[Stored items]

____

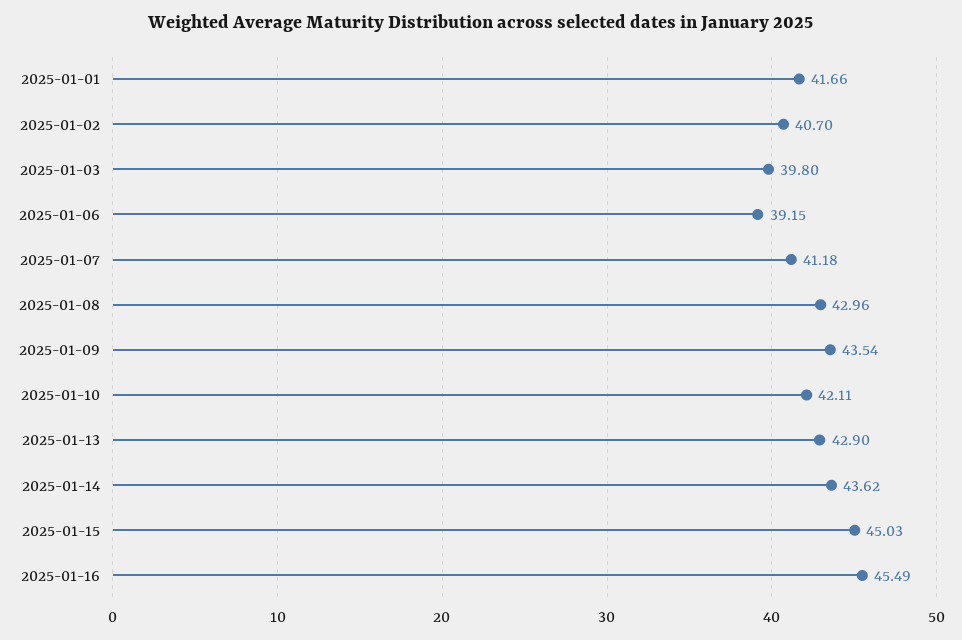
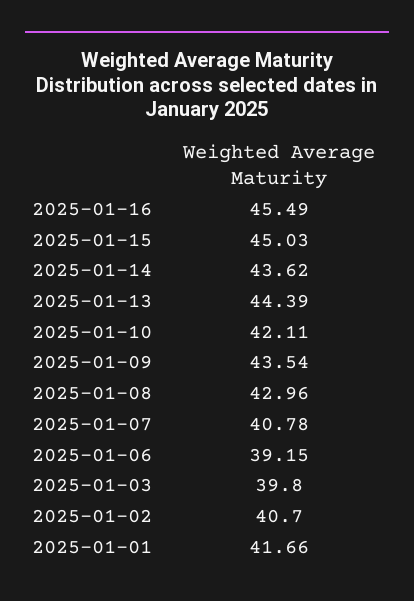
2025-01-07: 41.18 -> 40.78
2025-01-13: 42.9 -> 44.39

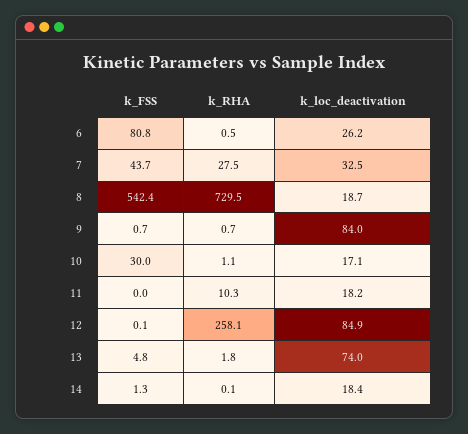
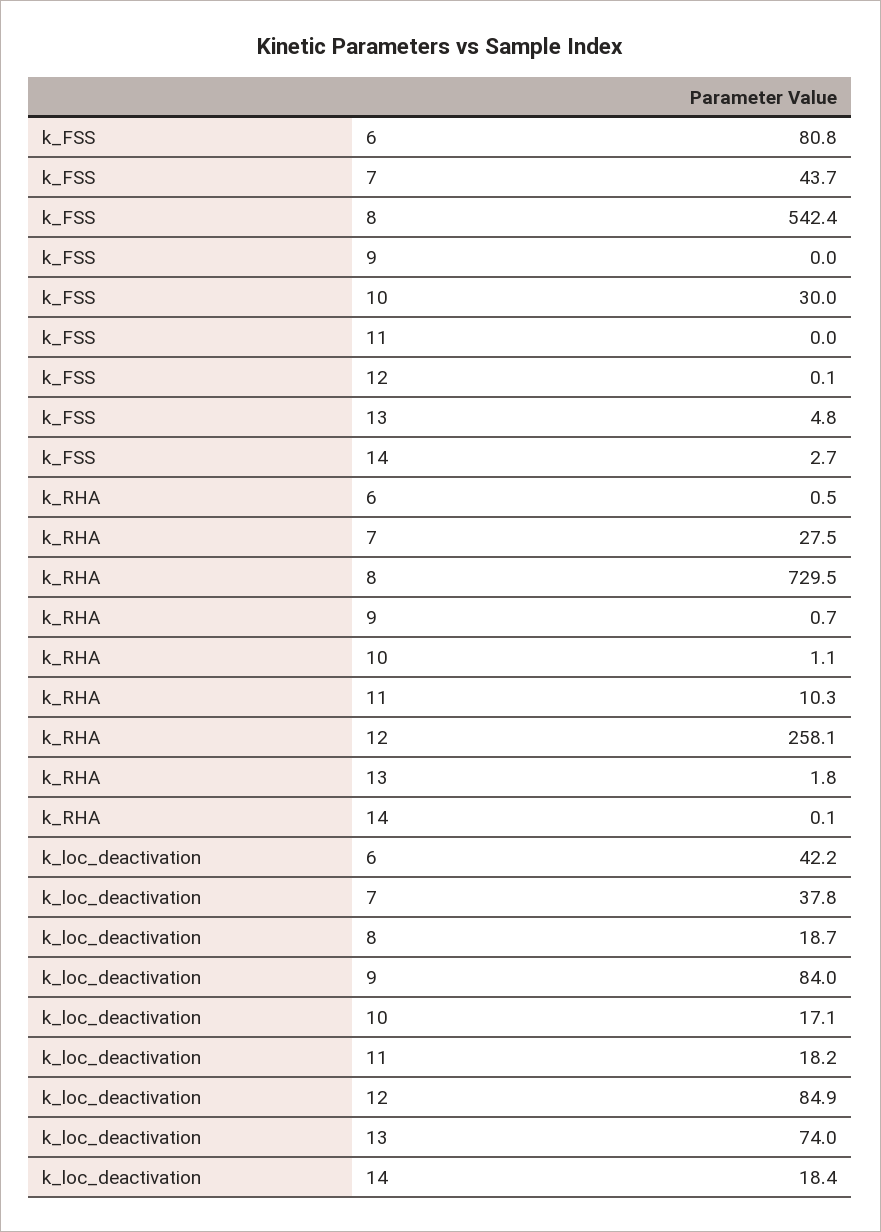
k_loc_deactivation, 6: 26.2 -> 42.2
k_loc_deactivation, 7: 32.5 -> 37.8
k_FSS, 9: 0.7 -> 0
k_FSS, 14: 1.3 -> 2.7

____

Return, exactly as they stand, all of the lines above, but not the pictures.

2025-01-07: 41.18 -> 40.78
2025-01-13: 42.9 -> 44.39

k_loc_deactivation, 6: 26.2 -> 42.2
k_loc_deactivation, 7: 32.5 -> 37.8
k_FSS, 9: 0.7 -> 0
k_FSS, 14: 1.3 -> 2.7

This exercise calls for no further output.